== Segment start ==

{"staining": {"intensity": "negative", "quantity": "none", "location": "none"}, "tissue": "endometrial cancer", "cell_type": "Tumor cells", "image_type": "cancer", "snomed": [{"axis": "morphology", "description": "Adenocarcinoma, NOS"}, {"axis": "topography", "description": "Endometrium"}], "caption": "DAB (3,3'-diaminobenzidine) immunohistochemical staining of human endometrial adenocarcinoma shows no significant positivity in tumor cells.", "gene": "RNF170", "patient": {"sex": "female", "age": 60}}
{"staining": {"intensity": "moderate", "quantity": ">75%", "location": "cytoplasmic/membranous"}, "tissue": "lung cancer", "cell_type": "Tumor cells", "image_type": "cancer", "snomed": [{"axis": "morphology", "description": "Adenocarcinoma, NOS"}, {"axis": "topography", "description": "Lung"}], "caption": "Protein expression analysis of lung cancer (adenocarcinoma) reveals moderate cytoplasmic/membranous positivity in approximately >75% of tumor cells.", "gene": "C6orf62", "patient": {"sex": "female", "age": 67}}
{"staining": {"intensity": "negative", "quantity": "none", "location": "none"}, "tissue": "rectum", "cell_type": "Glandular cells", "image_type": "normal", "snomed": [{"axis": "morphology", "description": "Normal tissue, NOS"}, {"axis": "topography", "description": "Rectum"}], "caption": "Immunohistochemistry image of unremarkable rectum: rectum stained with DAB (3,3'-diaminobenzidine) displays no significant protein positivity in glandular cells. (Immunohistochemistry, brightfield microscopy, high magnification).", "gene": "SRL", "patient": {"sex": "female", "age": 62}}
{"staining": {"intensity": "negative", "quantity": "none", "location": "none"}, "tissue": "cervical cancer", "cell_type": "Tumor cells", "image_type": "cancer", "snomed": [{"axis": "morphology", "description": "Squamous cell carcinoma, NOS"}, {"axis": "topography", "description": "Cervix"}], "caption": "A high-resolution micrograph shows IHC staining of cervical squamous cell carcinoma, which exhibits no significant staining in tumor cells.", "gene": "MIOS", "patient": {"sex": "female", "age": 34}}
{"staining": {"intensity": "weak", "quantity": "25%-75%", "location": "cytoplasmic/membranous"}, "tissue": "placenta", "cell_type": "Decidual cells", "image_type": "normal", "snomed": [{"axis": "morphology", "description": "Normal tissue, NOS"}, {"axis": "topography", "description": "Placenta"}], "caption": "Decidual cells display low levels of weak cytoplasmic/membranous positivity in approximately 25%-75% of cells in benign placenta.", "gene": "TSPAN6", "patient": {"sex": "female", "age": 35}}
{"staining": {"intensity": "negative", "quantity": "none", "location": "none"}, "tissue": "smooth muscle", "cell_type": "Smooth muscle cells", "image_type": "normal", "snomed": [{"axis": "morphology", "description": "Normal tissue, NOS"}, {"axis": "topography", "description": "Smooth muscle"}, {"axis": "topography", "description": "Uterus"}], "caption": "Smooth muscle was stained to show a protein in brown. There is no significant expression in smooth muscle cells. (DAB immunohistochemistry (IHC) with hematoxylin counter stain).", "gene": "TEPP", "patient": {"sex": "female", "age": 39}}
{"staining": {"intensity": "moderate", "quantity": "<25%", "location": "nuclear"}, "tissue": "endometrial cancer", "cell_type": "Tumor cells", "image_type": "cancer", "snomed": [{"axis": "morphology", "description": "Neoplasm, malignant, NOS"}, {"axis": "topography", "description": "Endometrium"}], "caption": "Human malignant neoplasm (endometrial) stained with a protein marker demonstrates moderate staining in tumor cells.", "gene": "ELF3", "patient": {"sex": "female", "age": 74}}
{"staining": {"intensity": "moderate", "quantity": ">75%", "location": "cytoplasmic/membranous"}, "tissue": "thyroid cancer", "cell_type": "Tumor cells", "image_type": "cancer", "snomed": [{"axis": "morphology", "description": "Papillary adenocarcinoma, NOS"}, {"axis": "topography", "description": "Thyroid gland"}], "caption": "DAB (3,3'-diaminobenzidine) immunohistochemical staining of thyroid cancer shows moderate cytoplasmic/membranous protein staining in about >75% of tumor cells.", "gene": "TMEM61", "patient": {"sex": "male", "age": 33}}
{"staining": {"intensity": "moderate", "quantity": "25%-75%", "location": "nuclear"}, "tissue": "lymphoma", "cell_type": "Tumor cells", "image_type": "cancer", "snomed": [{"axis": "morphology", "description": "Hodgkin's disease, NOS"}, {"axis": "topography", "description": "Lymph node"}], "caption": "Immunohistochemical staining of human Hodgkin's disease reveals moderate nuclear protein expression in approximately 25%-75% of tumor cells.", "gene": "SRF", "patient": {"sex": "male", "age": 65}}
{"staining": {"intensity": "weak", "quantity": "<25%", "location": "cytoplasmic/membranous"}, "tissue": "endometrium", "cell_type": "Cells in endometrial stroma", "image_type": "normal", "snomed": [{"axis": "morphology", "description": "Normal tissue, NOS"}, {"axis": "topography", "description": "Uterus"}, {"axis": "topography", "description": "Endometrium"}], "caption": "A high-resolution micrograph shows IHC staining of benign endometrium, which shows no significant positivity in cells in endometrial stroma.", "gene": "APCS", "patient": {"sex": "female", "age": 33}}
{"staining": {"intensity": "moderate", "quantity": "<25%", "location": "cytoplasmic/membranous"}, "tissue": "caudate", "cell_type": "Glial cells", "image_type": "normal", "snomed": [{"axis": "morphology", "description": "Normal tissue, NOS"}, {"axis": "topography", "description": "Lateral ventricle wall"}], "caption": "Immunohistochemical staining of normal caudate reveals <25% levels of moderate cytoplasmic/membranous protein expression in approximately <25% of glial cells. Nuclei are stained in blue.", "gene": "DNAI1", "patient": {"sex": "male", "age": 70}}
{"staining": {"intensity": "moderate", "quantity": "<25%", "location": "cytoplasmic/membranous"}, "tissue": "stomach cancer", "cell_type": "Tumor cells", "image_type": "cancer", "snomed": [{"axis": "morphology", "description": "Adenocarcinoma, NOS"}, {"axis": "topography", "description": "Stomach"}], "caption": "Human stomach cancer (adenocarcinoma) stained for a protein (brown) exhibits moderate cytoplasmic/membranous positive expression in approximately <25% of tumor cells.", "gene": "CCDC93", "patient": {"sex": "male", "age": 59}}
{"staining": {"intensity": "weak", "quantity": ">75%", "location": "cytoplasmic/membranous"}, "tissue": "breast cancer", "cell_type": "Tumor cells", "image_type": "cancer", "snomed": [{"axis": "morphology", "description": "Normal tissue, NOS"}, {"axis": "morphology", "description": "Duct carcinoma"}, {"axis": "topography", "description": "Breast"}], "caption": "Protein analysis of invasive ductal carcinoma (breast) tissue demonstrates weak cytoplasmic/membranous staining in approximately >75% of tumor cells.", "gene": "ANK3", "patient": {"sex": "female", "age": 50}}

== Segment end ==

*Work required*:
Go through the listing above and write out exactly the lines starting with the one holding "staining of normal" and running through the one holding "stomach cancer (adenocarcinoma)", ends included, and no others.

*Solution for this exercise*:
{"staining": {"intensity": "moderate", "quantity": "<25%", "location": "cytoplasmic/membranous"}, "tissue": "caudate", "cell_type": "Glial cells", "image_type": "normal", "snomed": [{"axis": "morphology", "description": "Normal tissue, NOS"}, {"axis": "topography", "description": "Lateral ventricle wall"}], "caption": "Immunohistochemical staining of normal caudate reveals <25% levels of moderate cytoplasmic/membranous protein expression in approximately <25% of glial cells. Nuclei are stained in blue.", "gene": "DNAI1", "patient": {"sex": "male", "age": 70}}
{"staining": {"intensity": "moderate", "quantity": "<25%", "location": "cytoplasmic/membranous"}, "tissue": "stomach cancer", "cell_type": "Tumor cells", "image_type": "cancer", "snomed": [{"axis": "morphology", "description": "Adenocarcinoma, NOS"}, {"axis": "topography", "description": "Stomach"}], "caption": "Human stomach cancer (adenocarcinoma) stained for a protein (brown) exhibits moderate cytoplasmic/membranous positive expression in approximately <25% of tumor cells.", "gene": "CCDC93", "patient": {"sex": "male", "age": 59}}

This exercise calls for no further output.